Use WebPageTest.org (free). Enter your URL, select Dulles, Virginia as the test location (the standard baseline for US benchmarks), select 'Simple Testing,' and run. The result shows TTFB as the Time to First Byte. Run the test three times and use the median (middle value). Single runs vary by 20-50% due to server queue variability. For geographic comparison, run from multiple locations: Dulles VA (US East), Frankfurt (Europe), Mumbai (South Asia), Singapore (Southeast Asia). The variation across locations tells you about network path quality. If you are European, use Frankfurt as your primary location.
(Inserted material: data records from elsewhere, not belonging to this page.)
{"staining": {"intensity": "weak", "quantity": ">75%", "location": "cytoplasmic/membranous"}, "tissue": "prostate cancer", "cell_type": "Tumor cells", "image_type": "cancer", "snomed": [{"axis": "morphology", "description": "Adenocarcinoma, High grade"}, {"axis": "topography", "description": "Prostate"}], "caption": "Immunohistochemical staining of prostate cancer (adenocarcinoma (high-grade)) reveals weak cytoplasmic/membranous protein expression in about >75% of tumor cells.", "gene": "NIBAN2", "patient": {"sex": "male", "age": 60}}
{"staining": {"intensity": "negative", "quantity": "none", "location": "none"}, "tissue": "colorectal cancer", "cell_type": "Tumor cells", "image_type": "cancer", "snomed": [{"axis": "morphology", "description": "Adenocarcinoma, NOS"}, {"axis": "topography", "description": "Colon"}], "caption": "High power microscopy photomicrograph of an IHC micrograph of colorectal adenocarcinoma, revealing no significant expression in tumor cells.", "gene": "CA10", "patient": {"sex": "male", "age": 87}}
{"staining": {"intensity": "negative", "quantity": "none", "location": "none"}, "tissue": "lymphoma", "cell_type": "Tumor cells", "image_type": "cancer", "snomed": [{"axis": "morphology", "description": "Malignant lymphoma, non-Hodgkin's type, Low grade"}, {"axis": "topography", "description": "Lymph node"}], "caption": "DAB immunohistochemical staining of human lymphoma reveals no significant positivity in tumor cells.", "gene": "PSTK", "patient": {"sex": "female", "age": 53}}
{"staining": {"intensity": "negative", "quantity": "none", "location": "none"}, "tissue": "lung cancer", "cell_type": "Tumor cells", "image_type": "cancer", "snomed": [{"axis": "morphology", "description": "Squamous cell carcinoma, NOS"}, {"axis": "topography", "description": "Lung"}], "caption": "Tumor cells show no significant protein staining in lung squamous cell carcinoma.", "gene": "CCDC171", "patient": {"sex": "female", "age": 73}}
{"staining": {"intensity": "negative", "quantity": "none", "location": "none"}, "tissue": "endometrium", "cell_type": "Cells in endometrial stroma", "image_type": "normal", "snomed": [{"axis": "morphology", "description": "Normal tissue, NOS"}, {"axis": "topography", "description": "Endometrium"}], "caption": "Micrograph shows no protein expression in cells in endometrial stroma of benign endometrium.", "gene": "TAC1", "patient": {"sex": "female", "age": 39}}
For monitoring, set up WebPageTest from its API or use UptimeRobot's response time monitoring, which measures TTFB continuously and alerts on degradation.

How does TTFB relate to Core Web Vitals and Google ranking?

TTFB is not one of the three Core Web Vitals (LCP, INP, CLS), but it is a direct input into LCP (Largest Contentful Paint). LCP is calculated as TTFB + resource load delay + resource load time + element render delay. If TTFB is 400ms, LCP starts at 400ms before any content has loaded. If the LCP element (usually the hero image) takes another 1.5 seconds to download and render, LCP is 1.9 seconds (good, under 2.5 second threshold). With 400ms TTFB and the same 1.5 seconds of rendering, LCP is 1.9 seconds. With 50ms TTFB, LCP is 1.55 seconds. The hosting choice is a 350ms LCP difference. Google has published a recommendation that TTFB should be under 600ms for a chance at good LCP, and ideally under 200ms for excellent LCP.

Why do some hosting companies have the same hardware but different TTFB?

Same hardware, different TTFB differences are explained by: (1) Density (how many accounts share the CPU). A host running 400 accounts on a rank 31 CPU achieves worse per-account TTFB than a host running 100 accounts on the same CPU. Pricing usually reflects this — cheaper shared hosting oversells more. (2) PHP-FPM configuration — the number of PHP worker processes, max children settings, and process timeout values affect how quickly requests are served. A poorly tuned PHP-FPM setup creates queuing even on fast hardware. (3) Database configuration — MySQL's buffer pool size, query cache settings, and InnoDB I/O capacity settings affect database query speed independent of CPU. (4) Caching layer — LiteSpeed Cache enabled at the web server layer can achieve sub-20ms TTFB for cached pages on modest hardware by eliminating PHP execution entirely.